ASC – Intensity [Samurai Music/Bandcamp]
James Clements has been making drum’n’bass as ASC for over 20 years, as well as techno and other styles. He’s been strongly associated with the “autonomic” strain of dub-techno-infused d’n’b, and other more ambient stylings for a while, and it’s very exciting that Samurai Music have lured him back into hard-hitting jungle/d’n’b for an EP and now the Isolated Systems album this year – apparently with another release in this vein coming out early in 2021! Storming beats with complex programming recalling the legendary Arcon 2 (I said on air that he wasn’t on Bandcamp, but that’s recently changed – fuck yeah!) as well as the heyday of Photek, Paradox et al. What’s notable to me is that it’s not just nonstop beatfuckery and sub-bass – Clements pays attention to the need for harmonic movement, with falling synth pads that add just enough soulfulness to the proceedings, something which a lot of the harder & more complex jungle programmers today tend to not care about. Highly recommended!
A.G. Cook – A-Z [PC Music Bandcamp]
A.G. Cook – Waldhammer [PC Music Bandcamp]
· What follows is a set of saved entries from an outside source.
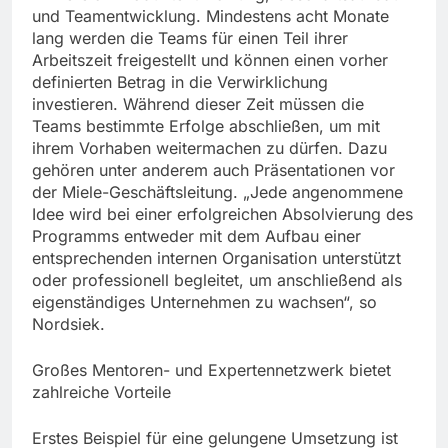
und Teamentwicklung. Mindestens acht Monate
lang werden die Teams für einen Teil ihrer
Arbeitszeit freigestellt und können einen vorher
definierten Betrag in die Verwirklichung
investieren. Während dieser Zeit müssen die
Teams bestimmte Erfolge abschließen, um mit
ihrem Vorhaben weitermachen zu dürfen. Dazu
gehören unter anderem auch Präsentationen vor
der Miele-Geschäftsleitung. „Jede angenommene
Idee wird bei einer erfolgreichen Absolvierung des
Programms entweder mit dem Aufbau einer
entsprechenden internen Organisation unterstützt
oder professionell begleitet, um anschließend als
eigenständiges Unternehmen zu wachsen“, so
Nordsiek.
Großes Mentoren- und Expertennetzwerk bietet
zahlreiche Vorteile
Erstes Beispiel für eine gelungene Umsetzung ist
I’ve had a difficult relationship with the PC Music phenomenon – I acknowledge the way they incorporate experimentalism into pop music, but most of what they release has been too shiny and, well, “pop” for me to get into. So I was quite pleased to discover that maximalist album from PC Music head honcho A.G. Cook was mostly very much my thing, and probably yours too. Over 7 “discs” (I don’t think there was an actual physical edition) of 7 tracks each, Cook covered a lot of ground, but there’s an idm/drill’n’bass thread throughout, along with the usual glitched vocals etc. The drill’n’bass beats, the Nord melodies on disc 5 and even the chopped vocals on disc 6 all bear a strong influence from Aphex Twin and other idm originals from the early-to-mid ’90s, but Cook’s musical background (he studied at Goldsmith’s in London) also comes out in “Waldhammer”‘s manic reworking of Beethoven’s Waldstein Piano Sonata.